Quick - someone get on a secure, anonymous, wireless TacNet system for motorists! Combination dashcam, GPS, radar detector, and data sharing.
Drive by a speed trap at a legal speed? You can send out a warning ping to anyone within broadcast range alerting them to the position of the trap and suggesting they reduce speed. Stuck in a traffic jam? Send out a warning that can reach the people behind you before they end up getting stuck, allowing them to reroute where possible. Car troubles with a dead cell phone battery? Send out a ping requesting assistance. Receive a warning from another motorist? You can relay it to motorists out of range of the original ping.
Not surprised… Oregon’s free speech laws are very broad.
Which doesn’t mean you won’t be harassed under some other pretext.
The Oregon Constitution’s speech protections are incredible. Obscenity is protected under the Oregon Constitution, but not under the First Amendment. Oregon is one of the few states to read individual rights more broadly than Federal Court’s interpretations of the Bill of Rights, but there’s no legal reason other states can’t do what Oregon’s doing, and many (including my Arizona Constitutional Law professor) think that’s what they should be doing.

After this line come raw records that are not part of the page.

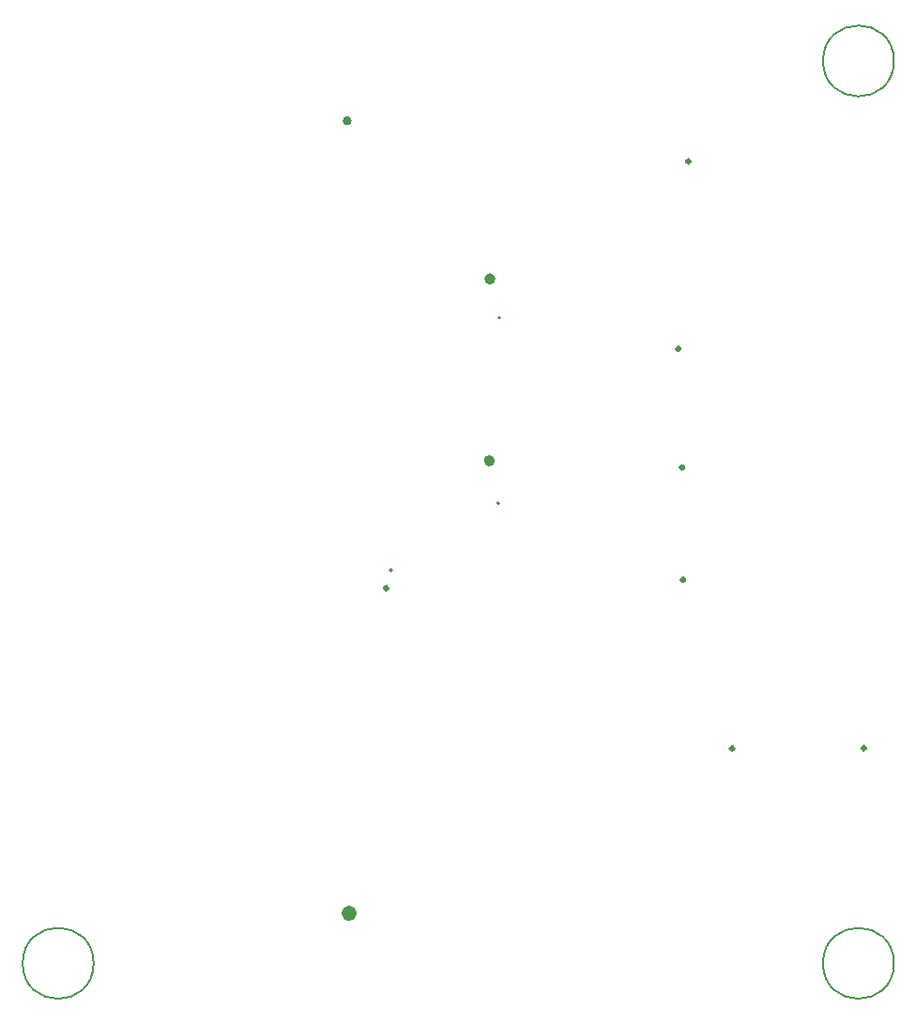
<source format=gbr>
%TF.GenerationSoftware,KiCad,Pcbnew,9.0.0*%
%TF.CreationDate,2025-08-03T03:58:21+03:00*%
%TF.ProjectId,HOT_AIRGUN_EXTRADOPE-rounded,484f545f-4149-4524-9755-4e5f45585452,rev?*%
%TF.SameCoordinates,Original*%
%TF.FileFunction,Other,Comment*%
%FSLAX46Y46*%
G04 Gerber Fmt 4.6, Leading zero omitted, Abs format (unit mm)*
G04 Created by KiCad (PCBNEW 9.0.0) date 2025-08-03 03:58:21*
%MOMM*%
%LPD*%
G01*
G04 APERTURE LIST*
%ADD10C,0.150000*%
%ADD11C,0.300000*%
%ADD12C,0.200000*%
%ADD13C,0.400000*%
%ADD14C,0.500000*%
%ADD15C,0.700000*%
G04 APERTURE END LIST*
D10*
%TO.C,H1*%
X79200000Y85200000D02*
G75*
G02*
X72800000Y85200000I-3200000J0D01*
G01*
X72800000Y85200000D02*
G75*
G02*
X79200000Y85200000I3200000J0D01*
G01*
D11*
%TO.C,Q7*%
X60250000Y48531075D02*
G75*
G02*
X59950000Y48531075I-150000J0D01*
G01*
X59950000Y48531075D02*
G75*
G02*
X60250000Y48531075I150000J0D01*
G01*
%TO.C,U6*%
X76640000Y23201075D02*
G75*
G02*
X76340000Y23201075I-150000J0D01*
G01*
X76340000Y23201075D02*
G75*
G02*
X76640000Y23201075I150000J0D01*
G01*
D12*
%TO.C,U3*%
X33925000Y39256075D02*
G75*
G02*
X33725000Y39256075I-100000J0D01*
G01*
X33725000Y39256075D02*
G75*
G02*
X33925000Y39256075I100000J0D01*
G01*
D11*
%TO.C,Q9*%
X59900000Y59231075D02*
G75*
G02*
X59600000Y59231075I-150000J0D01*
G01*
X59600000Y59231075D02*
G75*
G02*
X59900000Y59231075I150000J0D01*
G01*
D13*
%TO.C,U1*%
X30080000Y79801075D02*
G75*
G02*
X29680000Y79801075I-200000J0D01*
G01*
X29680000Y79801075D02*
G75*
G02*
X30080000Y79801075I200000J0D01*
G01*
D12*
%TO.C,Q5*%
X43600000Y45291075D02*
G75*
G02*
X43400000Y45291075I-100000J0D01*
G01*
X43400000Y45291075D02*
G75*
G02*
X43600000Y45291075I100000J0D01*
G01*
D14*
%TO.C,T1*%
X43000000Y65531075D02*
G75*
G02*
X42500000Y65531075I-250000J0D01*
G01*
X42500000Y65531075D02*
G75*
G02*
X43000000Y65531075I250000J0D01*
G01*
D10*
%TO.C,H3*%
X7000000Y3800000D02*
G75*
G02*
X600000Y3800000I-3200000J0D01*
G01*
X600000Y3800000D02*
G75*
G02*
X7000000Y3800000I3200000J0D01*
G01*
D11*
%TO.C,U5*%
X60795005Y76141075D02*
G75*
G02*
X60495005Y76141075I-150000J0D01*
G01*
X60495005Y76141075D02*
G75*
G02*
X60795005Y76141075I150000J0D01*
G01*
%TO.C,Q8*%
X60325000Y38381075D02*
G75*
G02*
X60025000Y38381075I-150000J0D01*
G01*
X60025000Y38381075D02*
G75*
G02*
X60325000Y38381075I150000J0D01*
G01*
%TO.C,U8*%
X64755000Y23176075D02*
G75*
G02*
X64455000Y23176075I-150000J0D01*
G01*
X64455000Y23176075D02*
G75*
G02*
X64755000Y23176075I150000J0D01*
G01*
D10*
%TO.C,H2*%
X79200000Y3800000D02*
G75*
G02*
X72800000Y3800000I-3200000J0D01*
G01*
X72800000Y3800000D02*
G75*
G02*
X79200000Y3800000I3200000J0D01*
G01*
D14*
%TO.C,T2*%
X42950000Y49131075D02*
G75*
G02*
X42450000Y49131075I-250000J0D01*
G01*
X42450000Y49131075D02*
G75*
G02*
X42950000Y49131075I250000J0D01*
G01*
D15*
%TO.C,U2*%
X30400000Y8306075D02*
G75*
G02*
X29700000Y8306075I-350000J0D01*
G01*
X29700000Y8306075D02*
G75*
G02*
X30400000Y8306075I350000J0D01*
G01*
D11*
%TO.C,U4*%
X33540000Y37626075D02*
G75*
G02*
X33240000Y37626075I-150000J0D01*
G01*
X33240000Y37626075D02*
G75*
G02*
X33540000Y37626075I150000J0D01*
G01*
D12*
%TO.C,Q6*%
X43700000Y62041075D02*
G75*
G02*
X43500000Y62041075I-100000J0D01*
G01*
X43500000Y62041075D02*
G75*
G02*
X43700000Y62041075I100000J0D01*
G01*
%TD*%
M02*

</source>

It’s Smokey, after the funny hats troopers wear, not Old Smokey, the mountain in the folk song or Old Smokey the electric chair.
Waze is a handy option for tracking speed traps. OTOH, there are certainly plenty of places where I’d just as soon people drive much more slowly than they tend to do.
“Quick - someone get on a secure, anonymous, wireless TacNet system for motorists! Combination dashcam, GPS, radar detector, and data sharing.”
Hmm…the judge only approved the expressive conduct, not radar detectors. Many states ban them, so you may be able to tell others about speed traps, but be limited in how you are able to detect them other than by your own eyes.
The commuter map app Waze allows people to report both visible and hidden cop cars on roads - I don’t know if that feature is still available now that Google owns it. So we already have the tacnet.
(I’m not in favor of speeding, mind you, but a lot of speed traps are for quotas and profits. And many are set up at the bottoms of hills to snag anybody and everybody, not to get prolific speeders. I’d rather see tailgaters busted. )
“. . .Old Smokey had them ears on and was hot on the trail. . .” How many years have you been waiting to write that line Xeni? 20? 25?
Take it up with Cledus.
Reminds me of when I was a kid riding in a Semi with my friend’s brother…
Whenever we went past a hidden cop car he would go on the CB and say “I smell bear shit in the bushes near XXX”
So now I want to encourage auto-makers to include a visible vehicle “dead man’s switch” that uses radar/laser detectors to let everyone play “Where is the POPO now?”
Like reverse sirens.
The whole thing is silly anyway, flashing headlights indicates danger - which could be a wreck ahead, road issues, or simply you’re driving without your headlights on at night. It might indicate that the popo are ahead and you need to get into the next lane and slow down, both are laws in OR too.
Cheese it! It’s the fuzz!
I hear that up here in Michigan, where swearing in ear-range of women is still, somehow, illegal. Technically, it’s illegal for me to swear out loud because I’d be swearing within hearing range of a woman - me. Obvious violation of the 14th Amendment, to be sure, but still on the books.
This story is weird for two reasons. First, how on earth do they catch you at this? You have to go flying by a speed trap in the opposite direction, into range of another cop on the other side of the road who’s on the lookout for flashing lights. Do highway police even set traps that complex, when there’s good money in speeding tickets?
Also, assuming you were busted for flashing, how on earth do they prove intent? As @Ethel points out it could mean many things, including oops I bumped the switch. If you’re canny enough not to confess, I don’t believe they can make a case at all.
Good for the driver for not just knuckling under and paying the ticket.
I’ve often seen a second speed trap a few miles down the freeway from the last one. I suspect it’s to catch people who speed up again after they’re past the first one.
Unless you’re quoting a song with those lyrics of course.
When I flash my lights, it usually means “Turn off your high beams you asshole.”
I don’t know about in this case, but it’s pretty noticeable at night when you flash your brights and the entire landscape lights up.
There’s a grand total of one state in the US that bans radar detectors in all cars: Virginia. (D.C also bans them, but isn’t a state). You could add three more to the total which have only banned them in trucks.